Two lines in the data below mark the range: the one with "left shoulder: (760, 274)" and the one with "right knee: (425, 377)". Return both, along with every line between them, exactly.

= Beginning of Section =

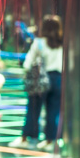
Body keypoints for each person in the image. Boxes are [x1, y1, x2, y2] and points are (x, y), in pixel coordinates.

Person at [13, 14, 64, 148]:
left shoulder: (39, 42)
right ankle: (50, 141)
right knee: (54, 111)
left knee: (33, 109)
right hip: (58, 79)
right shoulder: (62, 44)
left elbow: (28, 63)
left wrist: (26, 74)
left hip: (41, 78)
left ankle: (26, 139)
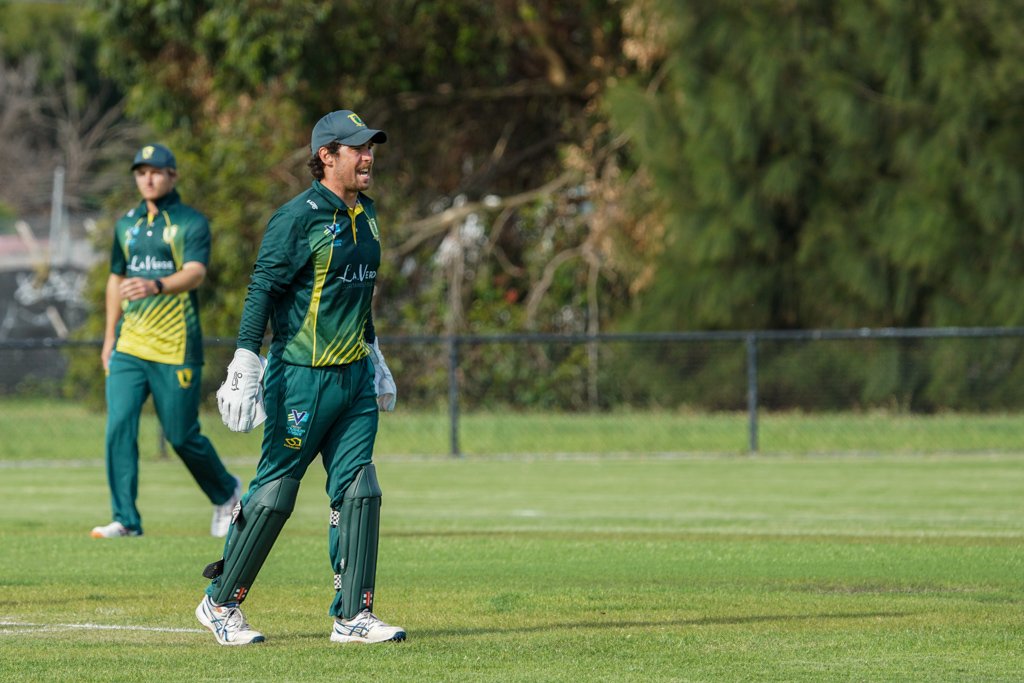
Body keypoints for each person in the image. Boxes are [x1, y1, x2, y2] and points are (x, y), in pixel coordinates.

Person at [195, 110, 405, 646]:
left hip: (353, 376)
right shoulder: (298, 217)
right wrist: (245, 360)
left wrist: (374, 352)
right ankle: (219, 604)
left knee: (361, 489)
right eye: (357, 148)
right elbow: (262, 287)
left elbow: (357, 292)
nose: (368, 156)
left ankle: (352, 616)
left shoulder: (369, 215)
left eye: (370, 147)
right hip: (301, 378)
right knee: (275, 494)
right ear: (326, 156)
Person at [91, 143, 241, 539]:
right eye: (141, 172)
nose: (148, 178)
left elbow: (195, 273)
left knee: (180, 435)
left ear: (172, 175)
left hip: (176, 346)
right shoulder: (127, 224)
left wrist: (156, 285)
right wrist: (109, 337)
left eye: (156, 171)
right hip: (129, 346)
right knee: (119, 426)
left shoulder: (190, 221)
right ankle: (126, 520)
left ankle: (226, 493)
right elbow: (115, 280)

= End of Section =
= Beginning of Section =

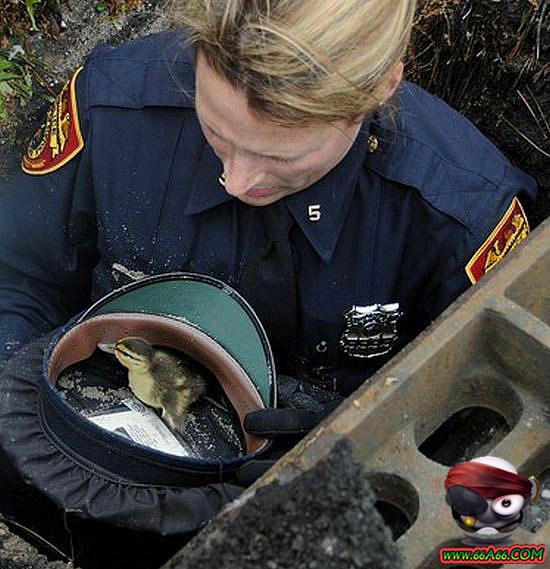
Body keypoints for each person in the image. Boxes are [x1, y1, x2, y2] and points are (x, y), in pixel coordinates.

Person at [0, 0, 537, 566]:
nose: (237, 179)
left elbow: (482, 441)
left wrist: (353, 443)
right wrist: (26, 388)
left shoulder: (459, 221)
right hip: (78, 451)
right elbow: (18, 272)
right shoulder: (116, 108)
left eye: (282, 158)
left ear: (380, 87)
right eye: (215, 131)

= End of Section =
= Beginning of Section =

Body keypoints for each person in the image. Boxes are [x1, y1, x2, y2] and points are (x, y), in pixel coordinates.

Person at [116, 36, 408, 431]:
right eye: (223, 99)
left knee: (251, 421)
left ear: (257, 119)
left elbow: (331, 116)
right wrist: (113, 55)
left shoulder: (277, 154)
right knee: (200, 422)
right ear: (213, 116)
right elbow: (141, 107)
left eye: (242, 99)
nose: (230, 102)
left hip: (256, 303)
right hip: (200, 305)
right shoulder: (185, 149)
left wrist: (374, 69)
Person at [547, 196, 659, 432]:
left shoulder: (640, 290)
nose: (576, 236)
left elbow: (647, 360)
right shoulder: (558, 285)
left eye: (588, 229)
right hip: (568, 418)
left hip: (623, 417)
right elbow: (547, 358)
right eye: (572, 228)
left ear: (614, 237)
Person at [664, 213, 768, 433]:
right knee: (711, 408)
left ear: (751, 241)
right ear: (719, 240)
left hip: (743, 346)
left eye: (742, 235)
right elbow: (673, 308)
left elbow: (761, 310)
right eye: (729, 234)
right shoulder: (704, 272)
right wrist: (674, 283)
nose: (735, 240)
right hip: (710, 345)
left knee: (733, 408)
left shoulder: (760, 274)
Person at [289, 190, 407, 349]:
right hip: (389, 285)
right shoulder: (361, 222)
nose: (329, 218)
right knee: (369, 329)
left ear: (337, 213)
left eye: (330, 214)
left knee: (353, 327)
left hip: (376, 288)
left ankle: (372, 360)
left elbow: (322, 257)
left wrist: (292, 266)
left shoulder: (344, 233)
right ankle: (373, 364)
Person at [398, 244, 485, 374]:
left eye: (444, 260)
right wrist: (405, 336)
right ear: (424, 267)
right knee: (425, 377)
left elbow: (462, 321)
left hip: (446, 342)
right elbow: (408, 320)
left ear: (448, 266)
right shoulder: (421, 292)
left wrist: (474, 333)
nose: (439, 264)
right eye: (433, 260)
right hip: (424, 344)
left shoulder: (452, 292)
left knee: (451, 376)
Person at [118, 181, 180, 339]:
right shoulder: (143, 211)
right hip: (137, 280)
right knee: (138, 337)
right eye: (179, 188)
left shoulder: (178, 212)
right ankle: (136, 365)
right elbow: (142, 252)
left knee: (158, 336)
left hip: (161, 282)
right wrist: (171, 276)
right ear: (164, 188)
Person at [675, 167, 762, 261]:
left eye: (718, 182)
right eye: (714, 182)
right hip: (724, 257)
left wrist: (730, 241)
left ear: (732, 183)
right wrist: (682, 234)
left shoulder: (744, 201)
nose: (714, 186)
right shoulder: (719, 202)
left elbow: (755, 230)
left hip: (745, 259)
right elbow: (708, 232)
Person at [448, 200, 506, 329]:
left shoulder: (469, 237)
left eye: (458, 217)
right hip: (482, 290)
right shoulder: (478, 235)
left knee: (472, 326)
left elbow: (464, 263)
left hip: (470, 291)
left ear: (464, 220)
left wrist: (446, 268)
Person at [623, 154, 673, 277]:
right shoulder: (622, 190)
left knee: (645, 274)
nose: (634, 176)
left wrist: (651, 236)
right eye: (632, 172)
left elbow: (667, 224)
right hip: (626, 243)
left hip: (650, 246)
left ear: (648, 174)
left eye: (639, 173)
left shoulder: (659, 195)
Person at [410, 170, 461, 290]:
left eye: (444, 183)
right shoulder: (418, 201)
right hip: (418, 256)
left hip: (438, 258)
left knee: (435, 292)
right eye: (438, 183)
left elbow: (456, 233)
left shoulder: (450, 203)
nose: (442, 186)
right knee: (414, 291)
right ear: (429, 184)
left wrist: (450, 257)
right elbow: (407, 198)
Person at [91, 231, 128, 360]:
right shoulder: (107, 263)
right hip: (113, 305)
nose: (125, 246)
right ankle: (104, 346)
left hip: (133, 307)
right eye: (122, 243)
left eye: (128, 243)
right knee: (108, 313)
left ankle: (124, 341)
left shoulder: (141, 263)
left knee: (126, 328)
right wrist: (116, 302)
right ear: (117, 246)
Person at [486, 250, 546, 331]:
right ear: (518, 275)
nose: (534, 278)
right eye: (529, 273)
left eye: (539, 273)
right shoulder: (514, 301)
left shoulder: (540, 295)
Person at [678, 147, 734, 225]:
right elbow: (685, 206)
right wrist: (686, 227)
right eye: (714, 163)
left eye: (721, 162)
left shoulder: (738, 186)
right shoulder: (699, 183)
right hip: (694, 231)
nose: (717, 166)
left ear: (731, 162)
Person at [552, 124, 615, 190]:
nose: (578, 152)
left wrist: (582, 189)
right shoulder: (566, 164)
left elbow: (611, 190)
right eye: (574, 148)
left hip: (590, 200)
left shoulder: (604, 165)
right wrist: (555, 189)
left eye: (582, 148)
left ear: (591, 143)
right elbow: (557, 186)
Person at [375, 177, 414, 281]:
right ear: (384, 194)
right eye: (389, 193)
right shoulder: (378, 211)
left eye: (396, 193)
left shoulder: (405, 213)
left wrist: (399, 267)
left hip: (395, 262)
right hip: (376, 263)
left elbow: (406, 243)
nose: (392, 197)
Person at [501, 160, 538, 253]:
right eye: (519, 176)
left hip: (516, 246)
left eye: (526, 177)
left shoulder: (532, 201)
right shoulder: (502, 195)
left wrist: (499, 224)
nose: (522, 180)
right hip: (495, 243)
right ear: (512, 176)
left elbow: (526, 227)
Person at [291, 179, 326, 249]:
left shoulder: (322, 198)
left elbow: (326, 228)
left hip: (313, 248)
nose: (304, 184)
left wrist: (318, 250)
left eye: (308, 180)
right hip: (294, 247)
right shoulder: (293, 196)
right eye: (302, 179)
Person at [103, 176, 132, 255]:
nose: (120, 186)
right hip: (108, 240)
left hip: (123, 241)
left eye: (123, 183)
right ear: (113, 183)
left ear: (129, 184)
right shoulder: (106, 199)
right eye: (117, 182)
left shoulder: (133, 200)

= End of Section =

Solution to the problem.
left shoulder: (760, 274)
Person at [289, 190, 407, 349]:
right hip: (389, 285)
right shoulder: (361, 222)
nose: (329, 218)
right knee: (369, 329)
left ear: (337, 213)
left eye: (330, 214)
left knee: (353, 327)
left hip: (376, 288)
left ankle: (372, 360)
left elbow: (322, 257)
left wrist: (292, 266)
left shoulder: (344, 233)
right ankle: (373, 364)
Person at [398, 244, 485, 374]:
left eye: (444, 260)
right wrist: (405, 336)
right ear: (424, 267)
right knee: (425, 377)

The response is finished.